**Text passage:**
——
George Lucas started his career by making a movie about a sexless,
emotionless future; now it seems he doesn't know how to make anything else.
The difference is that THX 1138, Lucas' 1971 debut, was meant as a
warning call, a vision of the world we could expect if we allowed hardware
to govern the heart. Episode I--The Phantom Menace, the first/fourth
film in Lucas' Star Wars saga, is an entertainment that could've
been dreamed up by THX's oppressive regime: a paradise of digital
enslavement in which human beings are marionettes.
I had similar feelings about Star Wars in its 20th-anniversary
reissue two years ago. In 1977, Star Wars was a 12-year-old's
delight, both in its hip reworkings of after-school B-movies and its alien
universe, as lovingly detailed as a model-railroad set. But after 20 years,
two subsequent episodes, and 2 million imitators, what struck me most about
Star Wars was how much more interesting the HO-scale details were
than the supposed human engines. Except for Alec Guinness and Harrison
Ford, the actors looked ridiculous, and listening to Lucas' deliberately
flat, callow dialogue was like chewing someone else's spit-up cotton candy.
The same goes double for Episode I. The opening salvo of Lucas'
preliminary trilogy, Episode I is the first installment of a tale
told backwards, and it plays that way. The film opens with the Jedi master
Qui-Gon Jinn (Liam Neeson) and his young protégé Obi-Wan Kenobi
(Ewan McGregor) dispatched to negotiate a trade dispute (excitement ahoy!),
which quickly turns into an ambush. Soon Queen Amidala (Natalie Portman)
and her peaceful planet are facing the same threat.
Thus the stage is set for confrontation, and the battles are bigger and
the alien landscapes much more imposing than in the first (second) three
films. What's missing is any reason to give a damn. While Lucas had an
emotional stake in his namesake Luke Skywalker, no figure here seems to
hold his attention. Even though this is essentially the first of three
movies' worth of backstory, the movie's central relationships, especially
between Qui-Gon and Obi-Wan, are woefully underdeveloped. The overall
impression is that Lucas got so carried away filling up the screen that he
left his characters blank.
——
**Entries shown:**
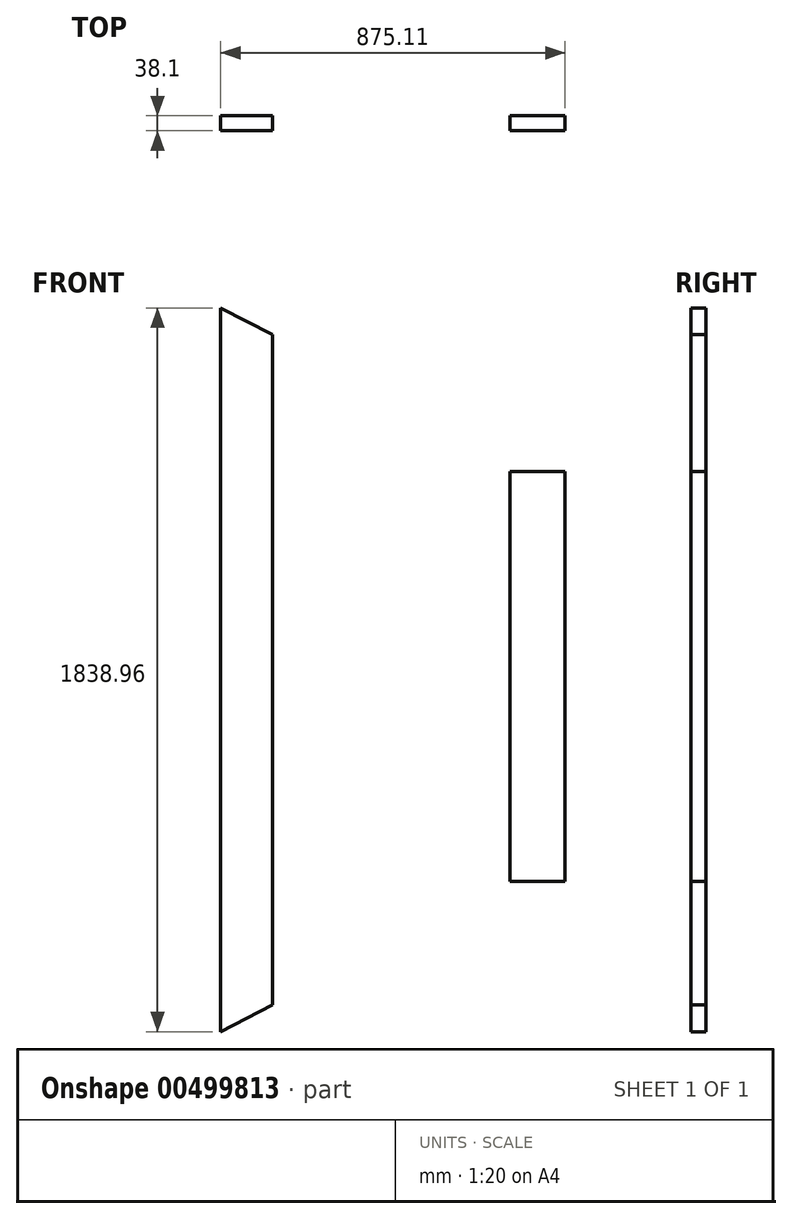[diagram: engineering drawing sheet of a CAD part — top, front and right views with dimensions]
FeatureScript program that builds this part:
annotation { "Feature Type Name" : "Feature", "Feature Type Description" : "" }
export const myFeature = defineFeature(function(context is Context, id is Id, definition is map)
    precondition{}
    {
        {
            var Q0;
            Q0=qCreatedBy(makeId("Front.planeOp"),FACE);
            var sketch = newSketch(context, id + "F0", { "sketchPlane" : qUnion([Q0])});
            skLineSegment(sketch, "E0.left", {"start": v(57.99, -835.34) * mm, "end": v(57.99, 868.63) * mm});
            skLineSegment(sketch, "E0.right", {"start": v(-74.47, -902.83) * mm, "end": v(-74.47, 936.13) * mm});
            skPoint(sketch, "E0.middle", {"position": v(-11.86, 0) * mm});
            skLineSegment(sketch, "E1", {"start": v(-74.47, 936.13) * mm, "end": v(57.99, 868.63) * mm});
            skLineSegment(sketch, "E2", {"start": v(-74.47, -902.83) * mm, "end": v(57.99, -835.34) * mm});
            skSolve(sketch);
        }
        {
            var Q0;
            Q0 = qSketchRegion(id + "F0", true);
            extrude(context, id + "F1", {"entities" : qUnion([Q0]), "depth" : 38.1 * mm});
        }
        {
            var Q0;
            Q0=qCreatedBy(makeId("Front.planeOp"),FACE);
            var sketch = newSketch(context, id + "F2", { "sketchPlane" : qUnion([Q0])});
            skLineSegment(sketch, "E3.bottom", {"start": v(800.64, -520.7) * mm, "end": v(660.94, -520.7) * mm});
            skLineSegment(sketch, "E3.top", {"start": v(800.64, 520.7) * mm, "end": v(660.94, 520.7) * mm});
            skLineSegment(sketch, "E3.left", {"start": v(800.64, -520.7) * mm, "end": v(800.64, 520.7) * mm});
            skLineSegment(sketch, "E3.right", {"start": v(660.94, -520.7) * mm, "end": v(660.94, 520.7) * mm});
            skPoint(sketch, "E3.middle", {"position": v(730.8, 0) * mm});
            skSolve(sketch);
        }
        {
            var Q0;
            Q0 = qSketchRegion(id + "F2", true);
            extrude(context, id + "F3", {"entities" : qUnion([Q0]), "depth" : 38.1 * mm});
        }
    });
——
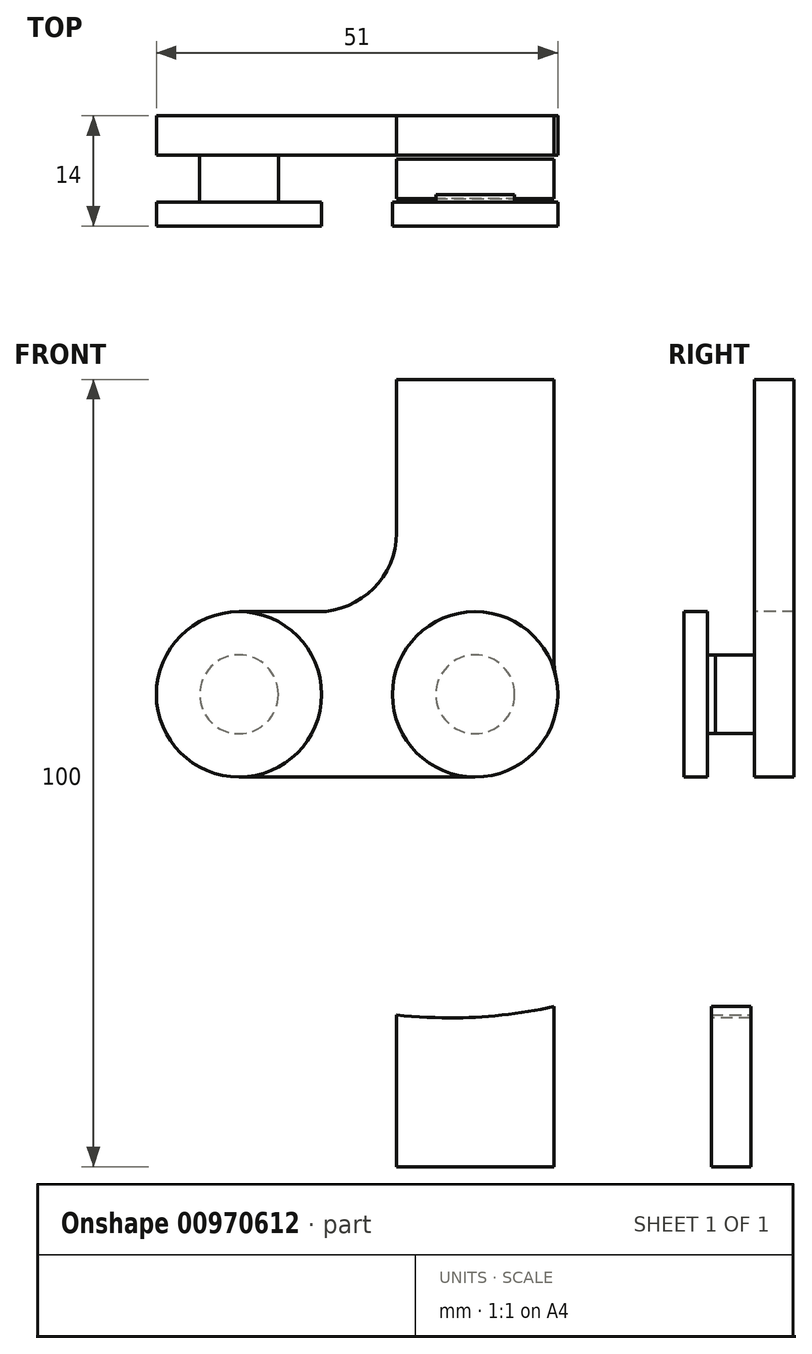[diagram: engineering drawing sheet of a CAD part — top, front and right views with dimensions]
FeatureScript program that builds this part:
——
**To be done:** Rewrite the Episode I review from "and her peaceful" to "his characters blank.", using "fights" in place of "battles".

**Correct answer:**
and her peaceful planet are facing the same threat.
Thus the stage is set for confrontation, and the fights are bigger and
the alien landscapes much more imposing than in the first (second) three
films. What's missing is any reason to give a damn. While Lucas had an
emotional stake in his namesake Luke Skywalker, no figure here seems to
hold his attention. Even though this is essentially the first of three
movies' worth of backstory, the movie's central relationships, especially
between Qui-Gon and Obi-Wan, are woefully underdeveloped. The overall
impression is that Lucas got so carried away filling up the screen that he
left his characters blank.